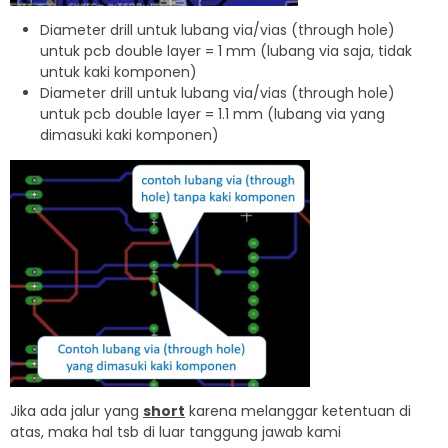
Diameter drill untuk lubang via/vias (through hole)
untuk pcb double layer = 1 mm (lubang via saja, tidak
untuk kaki komponen)
Diameter drill untuk lubang via/vias (through hole)
untuk pcb double layer = 1.1 mm (lubang via yang
dimasuki kaki komponen)
Jika ada jalur yang
short
karena melanggar ketentuan di
atas, maka hal tsb di luar tanggung jawab kami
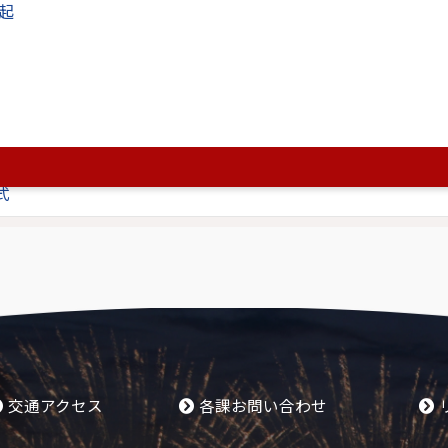
起
 R8年8月分
 R7年8月分
フィール
 Ｒ8年1月分
式
交通アクセス
各課お問い合わせ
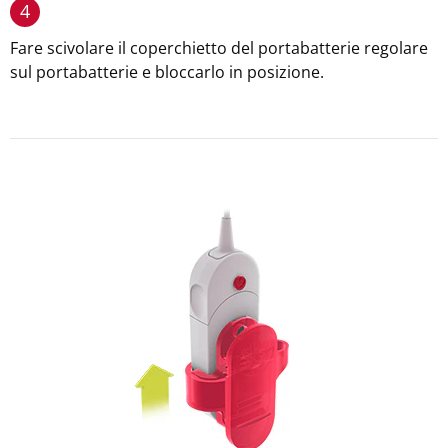
4
Fare scivolare il coperchietto del portabatterie regolare
sul portabatterie e bloccarlo in posizione.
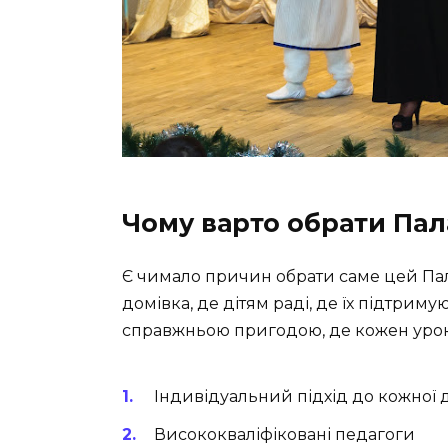
Чому варто обрати Пал
Є чимало причин обрати саме цей Пала
домівка, де дітям раді, де їх підтриму
справжньою пригодою, де кожен урок
Індивідуальний підхід до кожної
Висококваліфіковані педагоги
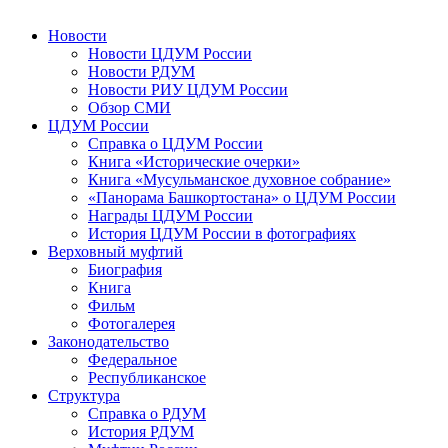
Новости
Новости ЦДУМ России
Новости РДУМ
Новости РИУ ЦДУМ России
Обзор СМИ
ЦДУМ России
Справка о ЦДУМ России
Книга «Исторические очерки»
Книга «Мусульманское духовное собрание»
«Панорама Башкортостана» о ЦДУМ России
Награды ЦДУМ России
История ЦДУМ России в фотографиях
Верховный муфтий
Биография
Книга
Фильм
Фотогалерея
Законодательство
Федеральное
Республиканское
Структура
Справка о РДУМ
История РДУМ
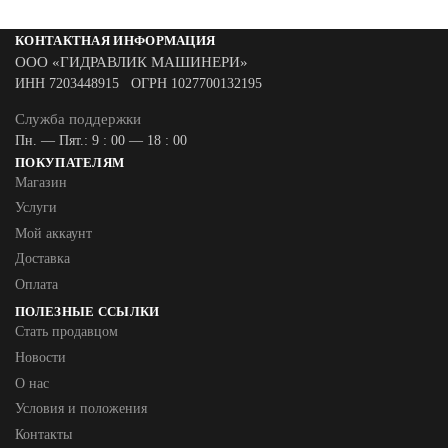
КОНТАКТНАЯ ИНФОРМАЦИЯ
ООО «ГИДРАВЛИК МАШИНЕРИ»
ИНН 7203448915 ОГРН 1027700132195
Служба поддержки
Пн. — Пят.: 9 : 00 — 18 : 00
ПОКУПАТЕЛЯМ
Магазин
Услуги
Мой аккаунт
Доставка
Оплата
ПОЛЕЗНЫЕ ССЫЛКИ
Стать продавцом
Новости
О нас
Условия и положения
Контакты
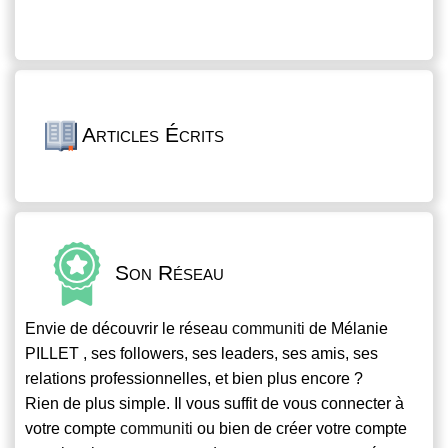
Articles Écrits
Son Réseau
Envie de découvrir le réseau
communiti
de Mélanie
PILLET , ses followers, ses leaders, ses amis, ses
relations professionnelles, et bien plus encore ?
Rien de plus simple. Il vous suffit de vous connecter à
votre compte
communiti
ou bien de créer votre compte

◇ ◇ ◇ ◇ ◇ ◇ ◇

● Aim of the task
Copy out again, word for word, all the text read from the items above, leaving the pictures out.

● Answer for this exercise
Diameter drill untuk lubang via/vias (through hole)
untuk pcb double layer = 1 mm (lubang via saja, tidak
untuk kaki komponen)
Diameter drill untuk lubang via/vias (through hole)
untuk pcb double layer = 1.1 mm (lubang via yang
dimasuki kaki komponen)
Jika ada jalur yang
short
karena melanggar ketentuan di
atas, maka hal tsb di luar tanggung jawab kami
起
 R8年8月分
 R7年8月分
フィール
 Ｒ8年1月分
式
交通アクセス
各課お問い合わせ
4
Fare scivolare il coperchietto del portabatterie regolare
sul portabatterie e bloccarlo in posizione.
Чому варто обрати Пал
Є чимало причин обрати саме цей Пала
домівка, де дітям раді, де їх підтриму
справжньою пригодою, де кожен урок
Індивідуальний підхід до кожної
Висококваліфіковані педагоги
Новости
Новости ЦДУМ России
Новости РДУМ
Новости РИУ ЦДУМ России
Обзор СМИ
ЦДУМ России
Справка о ЦДУМ России
Книга «Исторические очерки»
Книга «Мусульманское духовное собрание»
«Панорама Башкортостана» о ЦДУМ России
Награды ЦДУМ России
История ЦДУМ России в фотографиях
Верховный муфтий
Биография
Книга
Фильм
Фотогалерея
Законодательство
Федеральное
Республиканское
Структура
Справка о РДУМ
История РДУМ
КОНТАКТНАЯ ИНФОРМАЦИЯ
ООО «ГИДРАВЛИК МАШИНЕРИ»
ИНН 7203448915 ОГРН 1027700132195
Служба поддержки
Пн. — Пят.: 9 : 00 — 18 : 00
ПОКУПАТЕЛЯМ
Магазин
Услуги
Мой аккаунт
Доставка
Оплата
ПОЛЕЗНЫЕ ССЫЛКИ
Стать продавцом
Новости
О нас
Условия и положения
Контакты
Articles Écrits
Son Réseau
Envie de découvrir le réseau
communiti
de Mélanie
PILLET , ses followers, ses leaders, ses amis, ses
relations professionnelles, et bien plus encore ?
Rien de plus simple. Il vous suffit de vous connecter à
votre compte
communiti
ou bien de créer votre compte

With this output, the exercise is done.